As above, I keep getting the error ‘Target 2 is out of bounds’ when trying to train a MetaCAT model with 3 possible outputs. From this thread, IndexError: Target 2 is out of bounds - #12 by Vijaya_kumar - vision - PyTorch Forums, I believe it is to do with the input tensor being the wrong size but I’m struggling to debug it looking at the git hub code. This happens when using the model.train_raw and model.train_from_json functions. Any thoughts?

Thanks

I think the issue is that the meta_cat_config.model.nclasses value is 2 while the number of of keys in meta_cat_config.general.category_value2id is 3.
So if you set meta_cat_config.model.nclasses = 3 this should be resolved.

It seems to struggle when you try to condense several classes into one. In my case this was:

  • config_metacat.general[‘category_value2id’] = {‘patient’: 0, ‘family’: 1, ‘other’: 1}
  • config_metacat.model[‘nclasses’] = 2

I’ve had to edit the source code for metacat to fix this

I do believe this is not something it is designed to do. The expectation is to have a one-to-one mapping for category values to the corresponding ID.

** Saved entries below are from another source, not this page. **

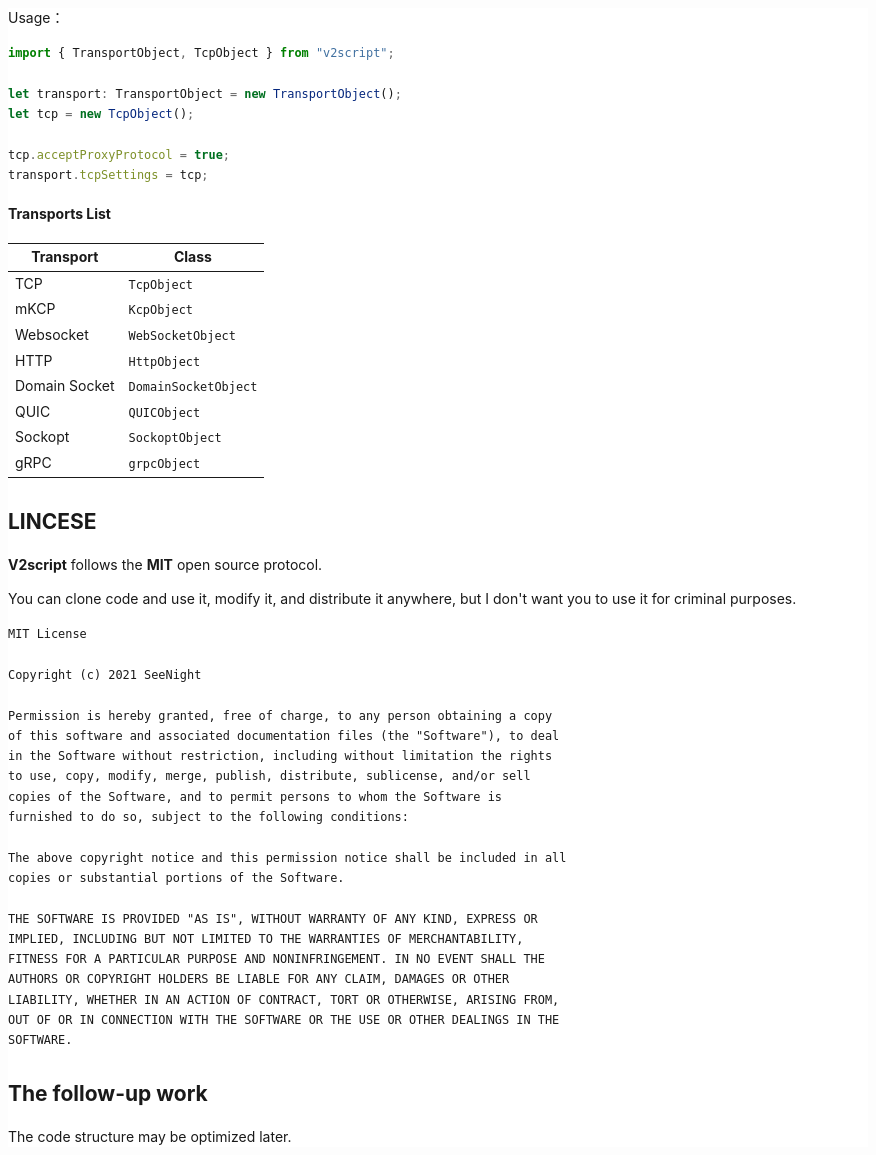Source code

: Usage：

```typescript
import { TransportObject, TcpObject } from "v2script";

let transport: TransportObject = new TransportObject();
let tcp = new TcpObject();

tcp.acceptProxyProtocol = true;
transport.tcpSettings = tcp;
```

#### Transports List

| Transport     | Class                |
| ------------- | -------------------- |
| TCP           | `TcpObject`          |
| mKCP          | `KcpObject`          |
| Websocket     | `WebSocketObject`    |
| HTTP          | `HttpObject`         |
| Domain Socket | `DomainSocketObject` |
| QUIC          | `QUICObject`         |
| Sockopt       | `SockoptObject`      |
| gRPC          | `grpcObject`         |

## LINCESE

**V2script** follows the **MIT** open source protocol.

You can clone code and use it, modify it, and distribute it anywhere, but I don't want you to use it for criminal purposes.

```
MIT License

Copyright (c) 2021 SeeNight

Permission is hereby granted, free of charge, to any person obtaining a copy
of this software and associated documentation files (the "Software"), to deal
in the Software without restriction, including without limitation the rights
to use, copy, modify, merge, publish, distribute, sublicense, and/or sell
copies of the Software, and to permit persons to whom the Software is
furnished to do so, subject to the following conditions:

The above copyright notice and this permission notice shall be included in all
copies or substantial portions of the Software.

THE SOFTWARE IS PROVIDED "AS IS", WITHOUT WARRANTY OF ANY KIND, EXPRESS OR
IMPLIED, INCLUDING BUT NOT LIMITED TO THE WARRANTIES OF MERCHANTABILITY,
FITNESS FOR A PARTICULAR PURPOSE AND NONINFRINGEMENT. IN NO EVENT SHALL THE
AUTHORS OR COPYRIGHT HOLDERS BE LIABLE FOR ANY CLAIM, DAMAGES OR OTHER
LIABILITY, WHETHER IN AN ACTION OF CONTRACT, TORT OR OTHERWISE, ARISING FROM,
OUT OF OR IN CONNECTION WITH THE SOFTWARE OR THE USE OR OTHER DEALINGS IN THE
SOFTWARE.
```

## The follow-up work

The code structure may be optimized later.
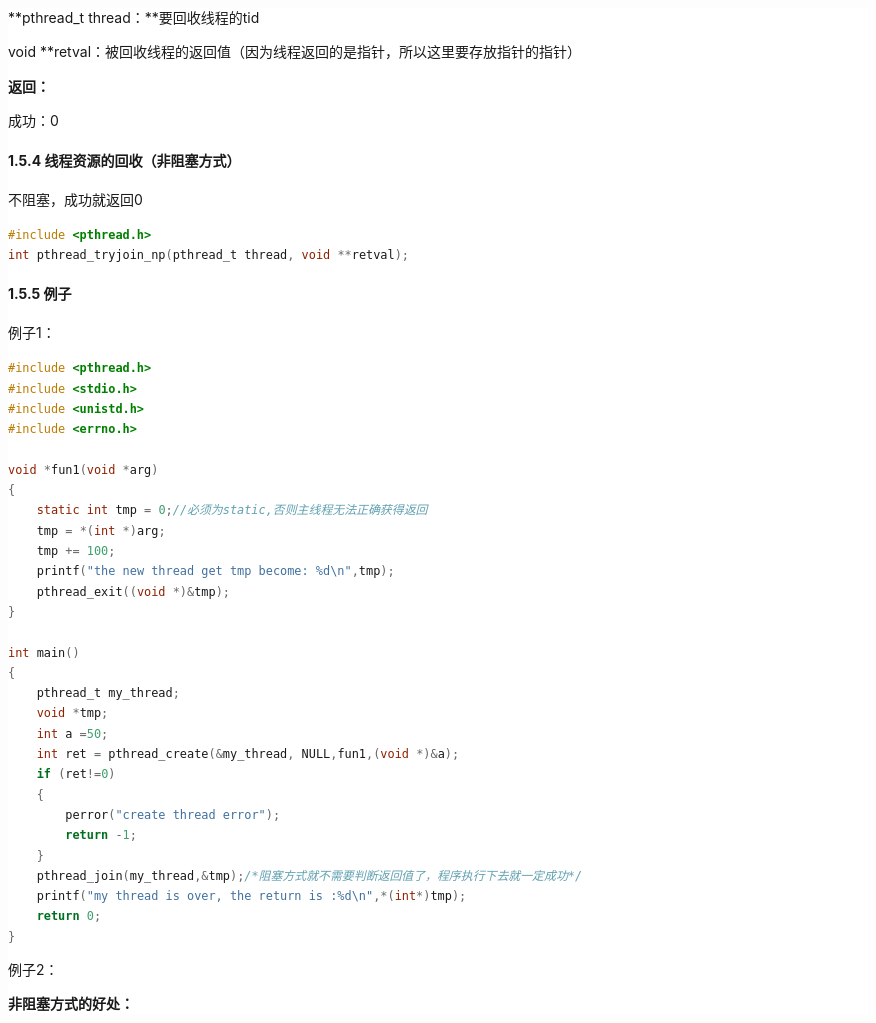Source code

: **pthread_t thread：**要回收线程的tid

void  **retval：被回收线程的返回值（因为线程返回的是指针，所以这里要存放指针的指针）

**返回：**

成功：0

#### 1.5.4 线程资源的回收（非阻塞方式）

不阻塞，成功就返回0

```c
#include <pthread.h>
int pthread_tryjoin_np(pthread_t thread, void **retval);
```

#### 1.5.5 例子

例子1：

```c
#include <pthread.h>
#include <stdio.h>
#include <unistd.h>
#include <errno.h>

void *fun1(void *arg)
{
    static int tmp = 0;//必须为static,否则主线程无法正确获得返回
    tmp = *(int *)arg;
    tmp += 100;
    printf("the new thread get tmp become: %d\n",tmp);
    pthread_exit((void *)&tmp);
}

int main()
{
    pthread_t my_thread;
    void *tmp;
    int a =50;
    int ret = pthread_create(&my_thread, NULL,fun1,(void *)&a);
    if (ret!=0)
    {
        perror("create thread error");
        return -1;
    }
    pthread_join(my_thread,&tmp);/*阻塞方式就不需要判断返回值了，程序执行下去就一定成功*/
    printf("my thread is over, the return is :%d\n",*(int*)tmp);
    return 0;
}
```

例子2：

**非阻塞方式的好处：**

With that said, since release 1.16 (in a pre-release state right now - so not available on PyPI yet) we will be supporting alternative_category_names. The change was introduced here: Updates for MetaCAT by shubham-s-agarwal · Pull Request #515 · CogStack/MedCAT · GitHub
You can look at the docs here.

Thanks, I’ll have a look. FYI the condensing of classes works with the BERT MetaCAT models, just not the LSTM ones. I’m trying to debug this at the moment as they share the same pipeline so it seems to be a model specific issue.

If they work with something, then that’s just a happy accident. They’re not designed to work that way.